Determined Italian troops retreated to Adi Tekelezan. Their new position, however, was considerably less tenable than Keren had been, and Italian forces finally surrendered to British forces on 1 April 1941. Within a week of the Italian surrender at Adi Tekelezan, both Asmara and Massawa surrendered despite orders from Italian dictator Benito Mussolini to continue to fight.

Massawa—fallen due to the loss of Keren—was subsequently used as a staging port for both British and American naval forces.

The battle is still today considered a positive episode in Italian military history, despite its outcome, thanks to the bravery of the Italian and colonial troops and the skilled leadership shown by the defeated commander, General Carnimeo.
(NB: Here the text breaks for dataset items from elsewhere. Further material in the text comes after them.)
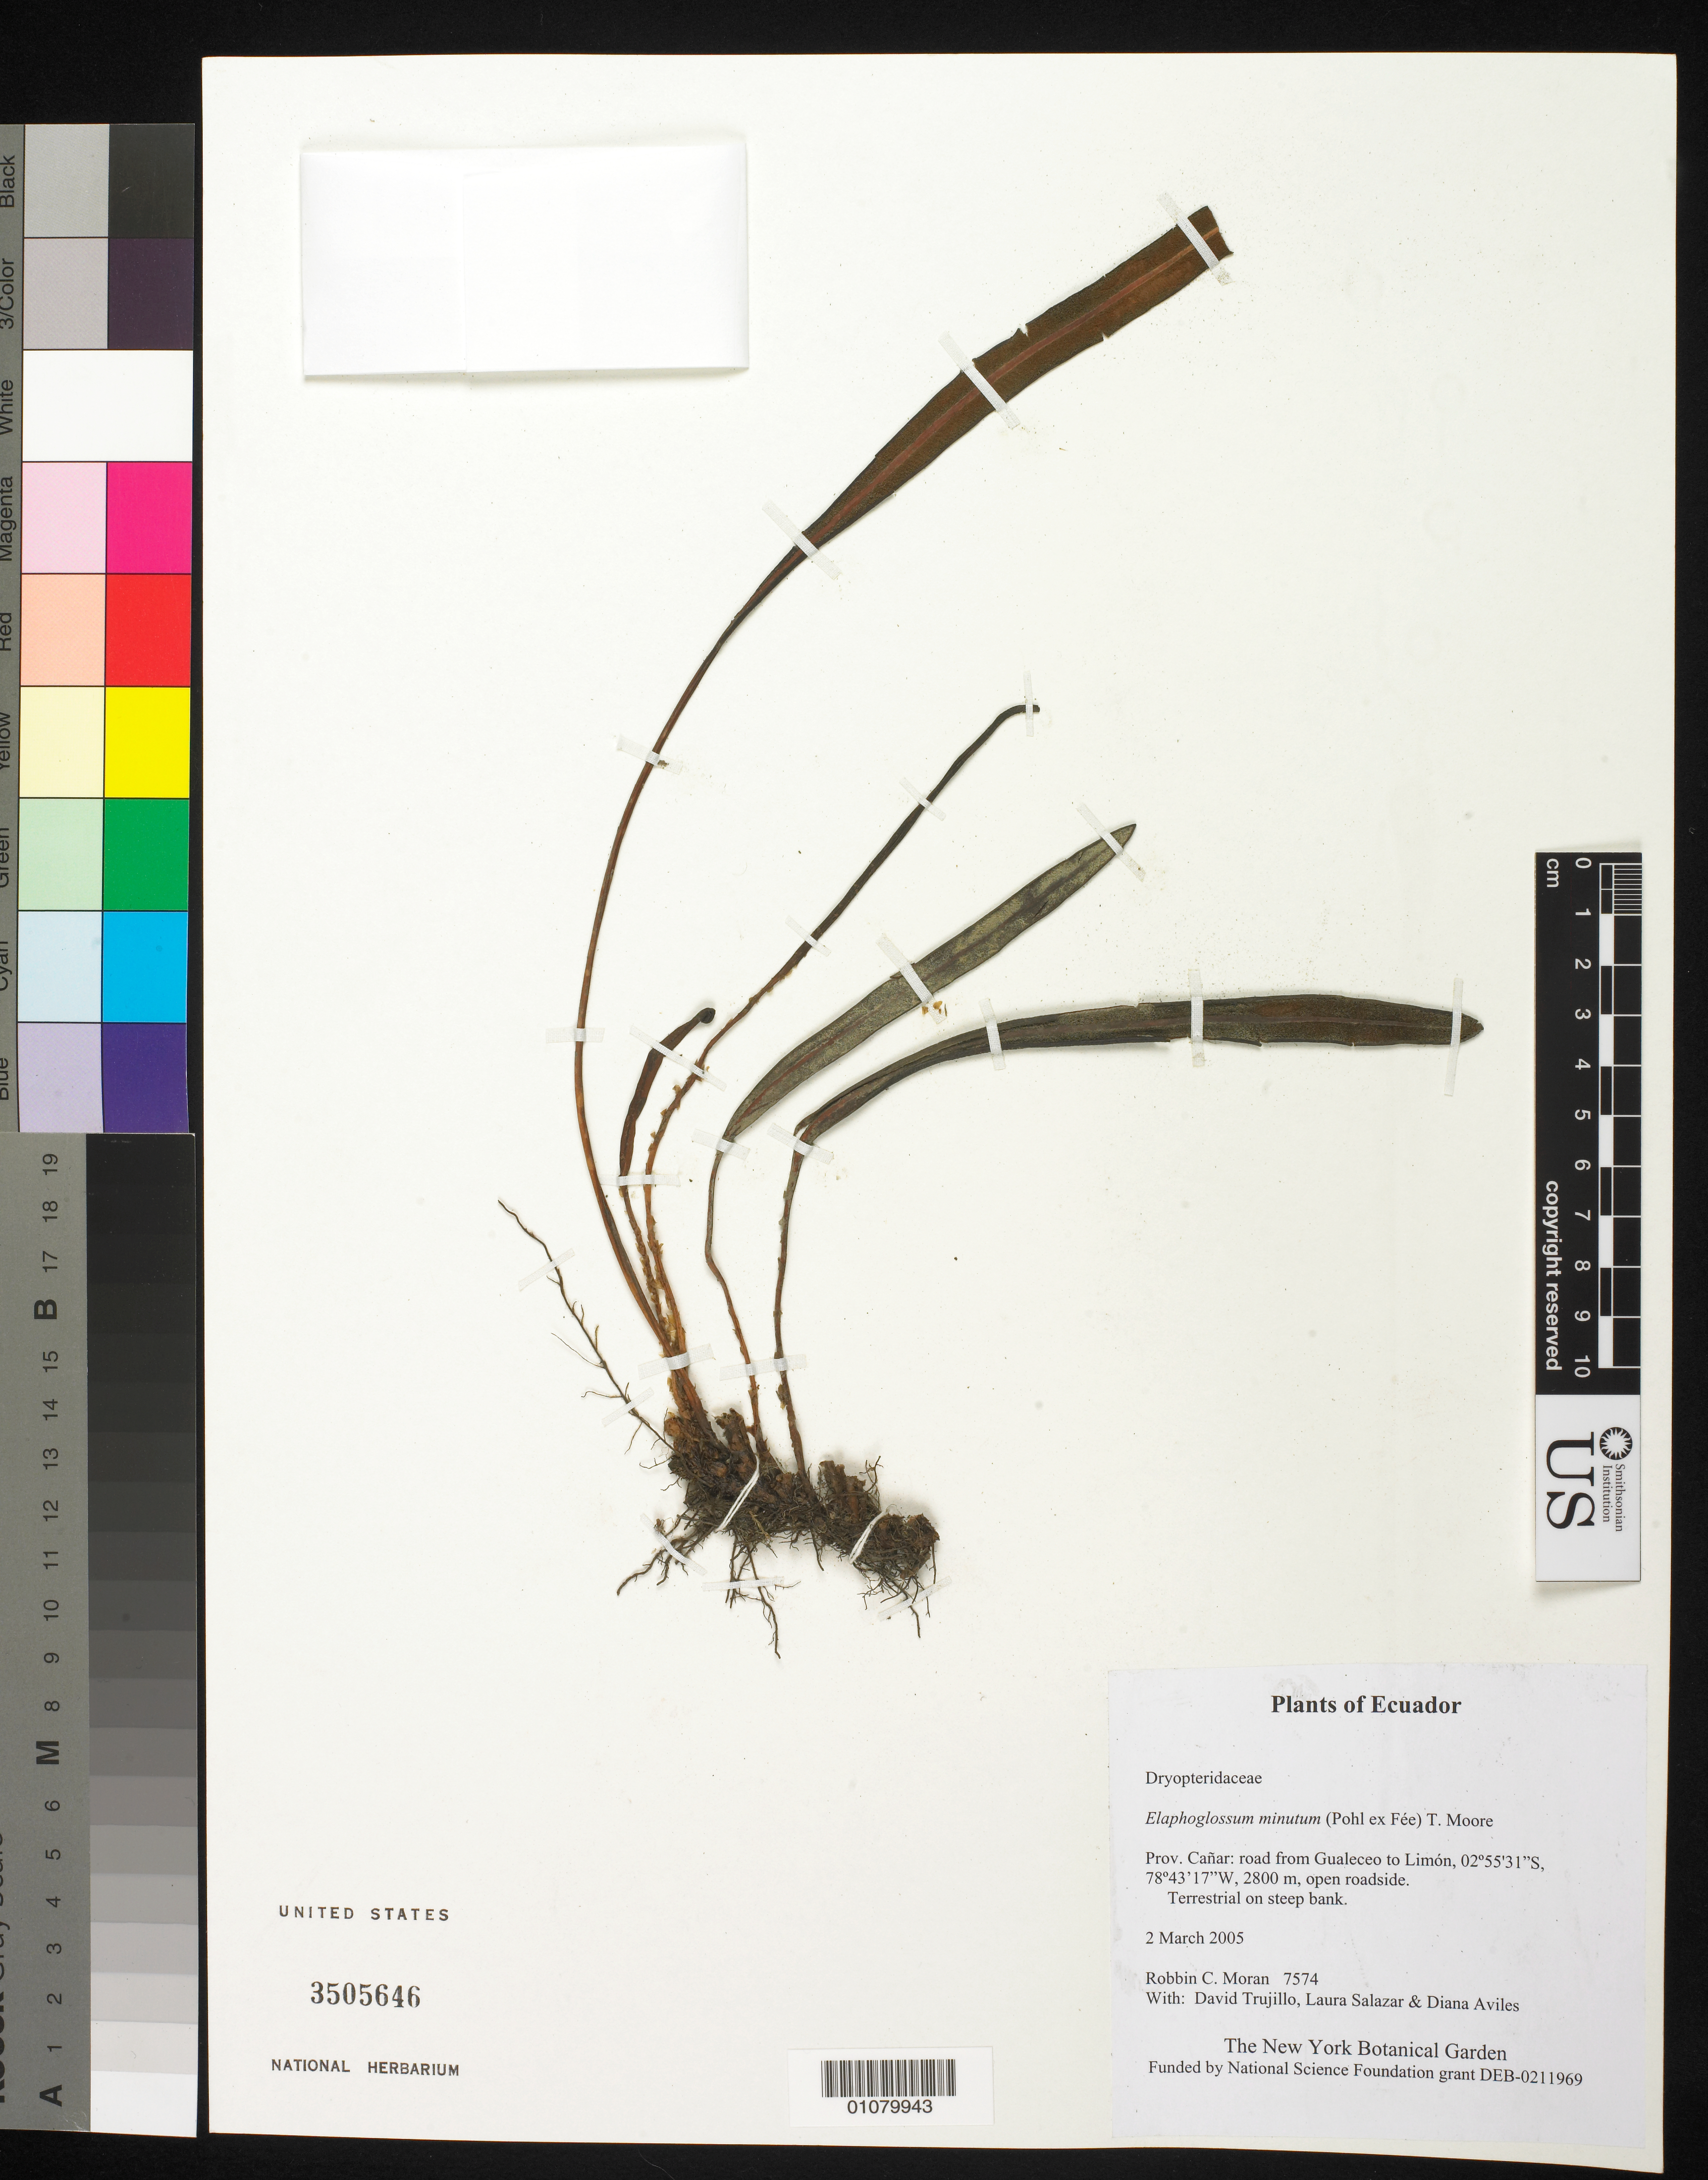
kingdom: Plantae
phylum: Tracheophyta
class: Polypodiopsida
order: Polypodiales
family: Dryopteridaceae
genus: Elaphoglossum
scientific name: Elaphoglossum minutum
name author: (Pohl ex Fée) T. Moore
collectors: R. C. Moran, D. Trujillo, L. Salazar & D. Aviles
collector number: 7574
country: Ecuador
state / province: Cañar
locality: Road from Gualeceo to Limon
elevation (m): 2800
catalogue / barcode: US 3505646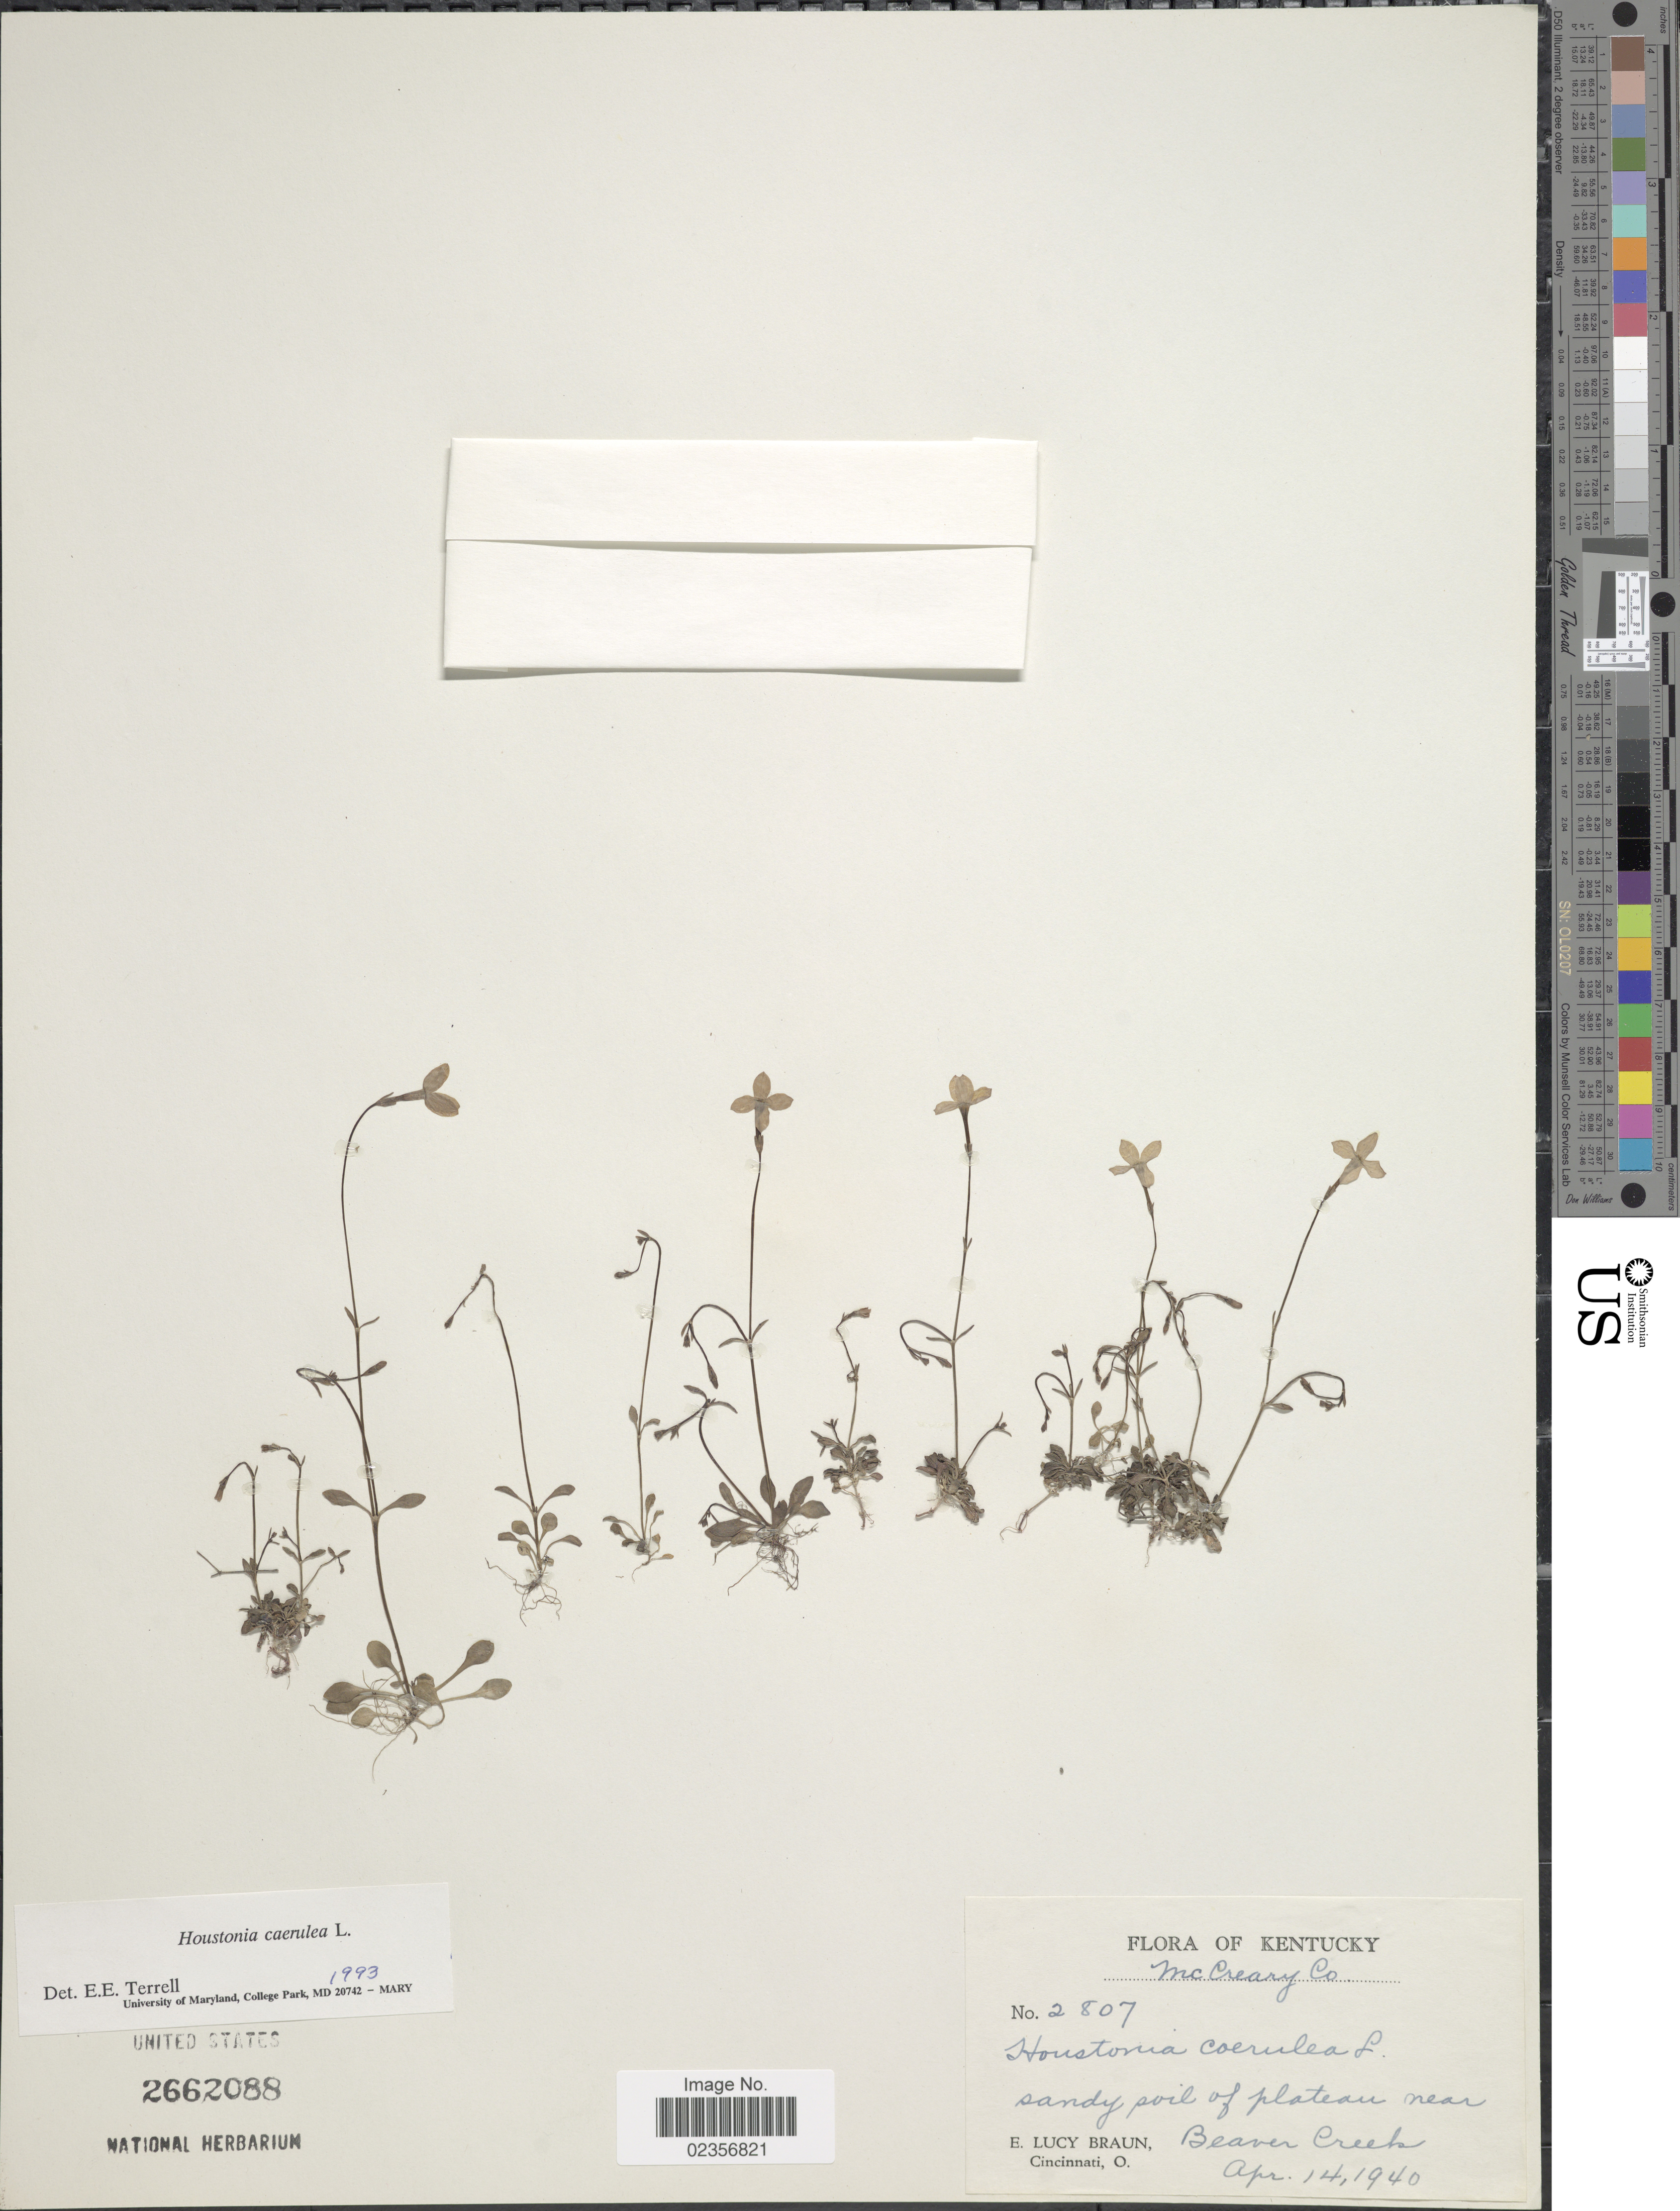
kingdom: Plantae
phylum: Tracheophyta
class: Magnoliopsida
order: Gentianales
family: Rubiaceae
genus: Houstonia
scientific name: Houstonia caerulea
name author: L.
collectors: E. L. Braun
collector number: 2807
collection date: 1940-04-14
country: United States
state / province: Kentucky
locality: McCreary Co. near Beaver Creek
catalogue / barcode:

In the account of the battle written in Eastern Epic, Compton Mackenzie wrote:

Keren was as hard a soldiers' battle as was ever fought, and let it be said that nowhere in the war did the Germans fight more stubbornly than those Savoia battalions, Alpini, Bersaglieri and Grenadiers. In the five days' fight the Italians suffered nearly 5,000 casualties – 1,135 of them killed., the gallant young Italian general, had his head blown off by one of the British guns. He had been a great leader of Eritrean troops.

The unfortunate licence of wartime propaganda allowed the British Press to represent the Italians almost as comic warriors; but except for the German parachute division in Italy and the Japanese in Burma no enemy with whom the British and Indian troops were matched put up a finer fight than those Savoia battalions at Keren. Moreover, the Colonial troops, until they cracked at the very end, fought with valour and resolution, and their staunchness was a testimony to the excellence of the Italian administration and military training in Eritrea.